We will take a look over the comparator configuration, then the voltage follower and why we need a voltage follower. Next, we’ll talk about the inverting and non-inverting amplifying configuration and finally, a quick view over the integral and derivative configurations for cases where we want to achieve a ramp or spikes signals.
Well guys, let’s prepare the breadboard and see some basic examples, so let’s get started.
First of all, in the photo below you can see an operational amplifier IC, the LM324. That is its pinout and then you can see a basic OPAMP symbol, just a triangle with 5 pins. Those 5 pins are called positive and negative input, the output and the positive and negative supply of the amplifier.
In the entire tutorial, we will talk abut the ideal amplifier, but in real life all its aspects won’t be perfect.
First ideal spec of the amplifier is that its input impedance is practically infinite, so no current could flow towards the amplifier on the input rails. Of course this is ideal. In real life that impedance is around 9M ohms so some current could flow towards the inside of the OpAmp on those rails. But as a ideal aspect it is very important to belive that the input is infinite.
Second spec is that the output impedance is low and current could flow inwards and outwards to the main supply. Of course this current value will be limited. Each IC has its own limit of output current. Later we will take a look over some limitations of the OpAmps.
Third ideal low, and a very important one, is that the voltage on the positive and negative input will always be the same, or at least the OPAMP will try that even it won’t succeed.
Finally, one more ideal low, the gain of an operational amplifier is very big or almost infinite. But of course, it won’t amplify the input signal by infinite. One obvious thing is that the output could have its maximum value, the supply of the OPAMP. It can’t be higher or lower than that. So even with gain infinite, the output will saturate at the input value.
Ok, now we know the basic ideal laws. Let's take a look over 6 different configurations with this OpAmp like the comparator, voltage follower, inverted amplification, non-inverted and finally integrator and differentiator.
Great, using these basic ideal laws, let’s talk about the comparator configuration. As its name tells us, this configuration will compare which of the inputs is higher. It works like this. The output of this configuration is the difference between the two inputs multiplied by the amplifier gain. Since the gain is infinite, whenever the positive input is lower than the negative, we will have a negative output, and when the positive is higher than the negative a positive output.
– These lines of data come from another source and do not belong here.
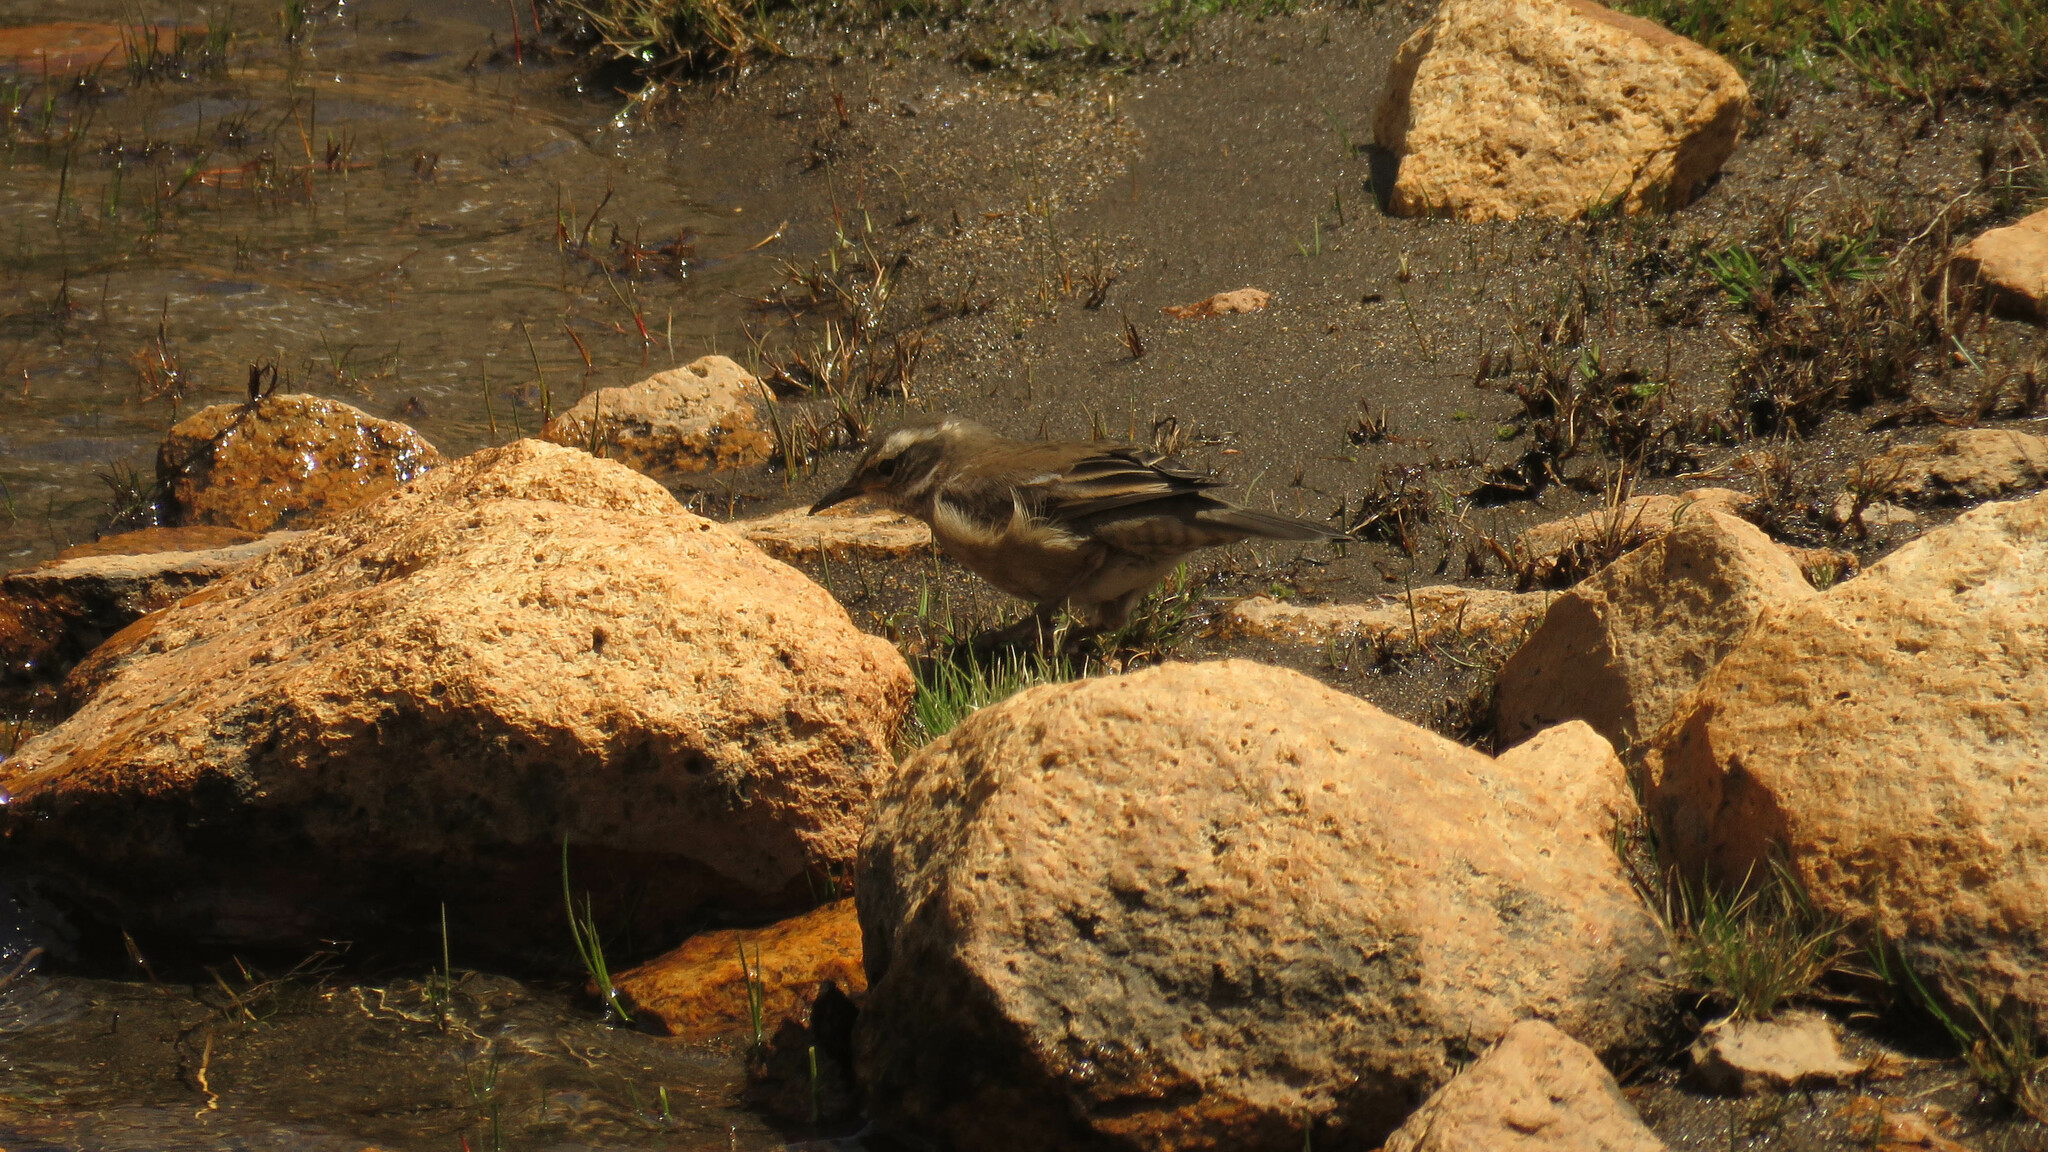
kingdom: Animalia
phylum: Chordata
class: Aves
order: Passeriformes
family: Furnariidae
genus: Cinclodes
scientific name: Cinclodes fuscus
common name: Buff-winged cinclodes
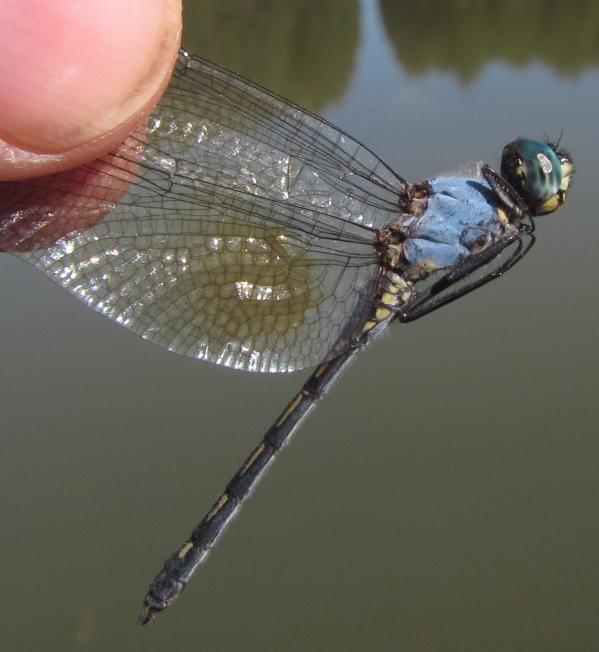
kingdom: Animalia
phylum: Arthropoda
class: Insecta
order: Odonata
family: Libellulidae
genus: Trithemis
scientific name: Trithemis stictica
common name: Jaunty dropwing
I place the LM324 on a breadboard and supply positive and negative 12 volts the supply pins. Next, I connected ground to the negative input of the amplifier and the output to my oscilloscope. At the positive input I’ll apply a sine wave with values from -2 to 2 volts. In the photo above, the yellow line is the input and the green it’s the output. As you can see, when the input value is above ground, the output is positive, and when the input is below ground, we have a negative output. That’s how this configuration works.
Now let’s see a limitation of the OPAMP. At the output I’ll place a potentiometer so I could vary the output load value. When the load is high, we have no problem. But when I start lowering itrs value, we can see that the output gets saturate. That’s because the OPAMP has a output current limit. Right in this moment if we look at the output voltage value and then measure the potentiometer value without changing its value, we could obtain that output current limit. Or maybe just check the datasheet of this amplifier.
I've measured a peak to peak of 10 volts and a resistance of 158 ohms of the load. So the maximum current that the output could supply is around of 5V/159 equal to 31,6mA. Better check the datasheet for that.